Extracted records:
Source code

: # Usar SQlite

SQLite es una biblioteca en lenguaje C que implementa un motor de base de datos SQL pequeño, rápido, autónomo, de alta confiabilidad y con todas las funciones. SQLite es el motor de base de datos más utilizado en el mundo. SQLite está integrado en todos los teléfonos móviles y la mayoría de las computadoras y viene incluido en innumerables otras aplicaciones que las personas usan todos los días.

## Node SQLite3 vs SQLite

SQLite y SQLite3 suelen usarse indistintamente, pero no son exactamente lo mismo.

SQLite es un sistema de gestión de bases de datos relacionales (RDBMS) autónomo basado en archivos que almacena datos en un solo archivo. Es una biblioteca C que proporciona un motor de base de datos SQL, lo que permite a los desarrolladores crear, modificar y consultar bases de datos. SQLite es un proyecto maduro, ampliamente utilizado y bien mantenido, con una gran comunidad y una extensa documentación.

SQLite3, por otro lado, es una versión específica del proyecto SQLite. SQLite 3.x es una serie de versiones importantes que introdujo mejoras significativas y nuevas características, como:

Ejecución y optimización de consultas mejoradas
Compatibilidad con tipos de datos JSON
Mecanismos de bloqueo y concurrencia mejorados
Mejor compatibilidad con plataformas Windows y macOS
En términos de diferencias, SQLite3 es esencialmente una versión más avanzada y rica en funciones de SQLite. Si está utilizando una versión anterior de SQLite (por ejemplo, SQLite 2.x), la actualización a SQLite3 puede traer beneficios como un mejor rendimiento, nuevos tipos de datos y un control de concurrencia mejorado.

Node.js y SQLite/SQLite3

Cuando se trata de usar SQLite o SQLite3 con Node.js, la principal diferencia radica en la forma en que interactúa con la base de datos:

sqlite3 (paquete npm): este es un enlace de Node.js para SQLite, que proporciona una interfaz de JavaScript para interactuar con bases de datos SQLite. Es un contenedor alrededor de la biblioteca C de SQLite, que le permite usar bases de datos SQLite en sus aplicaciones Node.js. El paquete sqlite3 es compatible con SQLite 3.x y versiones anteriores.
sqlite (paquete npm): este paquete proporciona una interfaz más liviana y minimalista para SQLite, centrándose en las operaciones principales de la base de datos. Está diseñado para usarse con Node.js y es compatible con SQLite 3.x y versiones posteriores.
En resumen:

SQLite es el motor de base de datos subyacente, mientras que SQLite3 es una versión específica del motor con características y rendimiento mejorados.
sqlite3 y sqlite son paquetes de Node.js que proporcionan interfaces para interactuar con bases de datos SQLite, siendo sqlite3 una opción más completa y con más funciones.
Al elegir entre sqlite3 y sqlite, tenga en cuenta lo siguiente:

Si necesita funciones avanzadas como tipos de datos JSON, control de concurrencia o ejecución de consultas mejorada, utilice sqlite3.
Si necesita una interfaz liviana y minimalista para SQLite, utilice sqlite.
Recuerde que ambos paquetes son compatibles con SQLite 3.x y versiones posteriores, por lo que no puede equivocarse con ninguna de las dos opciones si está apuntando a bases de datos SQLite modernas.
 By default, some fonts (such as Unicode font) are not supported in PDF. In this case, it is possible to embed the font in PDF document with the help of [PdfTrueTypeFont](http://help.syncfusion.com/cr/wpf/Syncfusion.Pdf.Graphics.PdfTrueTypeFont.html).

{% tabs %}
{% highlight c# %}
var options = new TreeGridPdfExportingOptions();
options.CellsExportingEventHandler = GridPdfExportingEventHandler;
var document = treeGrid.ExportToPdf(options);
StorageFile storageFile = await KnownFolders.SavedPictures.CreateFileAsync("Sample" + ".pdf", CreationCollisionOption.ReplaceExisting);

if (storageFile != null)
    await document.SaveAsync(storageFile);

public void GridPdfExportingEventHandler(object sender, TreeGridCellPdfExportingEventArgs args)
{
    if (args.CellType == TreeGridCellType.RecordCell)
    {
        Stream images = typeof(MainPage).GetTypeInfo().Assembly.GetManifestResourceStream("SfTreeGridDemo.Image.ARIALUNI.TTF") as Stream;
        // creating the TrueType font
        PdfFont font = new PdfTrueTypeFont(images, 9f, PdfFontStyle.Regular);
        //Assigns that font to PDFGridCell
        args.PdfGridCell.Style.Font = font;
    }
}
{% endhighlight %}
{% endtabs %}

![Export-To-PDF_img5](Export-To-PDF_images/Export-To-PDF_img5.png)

**INSTRUCTIONS FOR THE TASK**
Your answer must consist only of the lines from the one with "the TrueType font" through the final line of the entries, each retyped exactly.

**EXPECTED ANSWER**
        // creating the TrueType font
        PdfFont font = new PdfTrueTypeFont(images, 9f, PdfFontStyle.Regular);
        //Assigns that font to PDFGridCell
        args.PdfGridCell.Style.Font = font;
    }
}
{% endhighlight %}
{% endtabs %}

![Export-To-PDF_img5](Export-To-PDF_images/Export-To-PDF_img5.png)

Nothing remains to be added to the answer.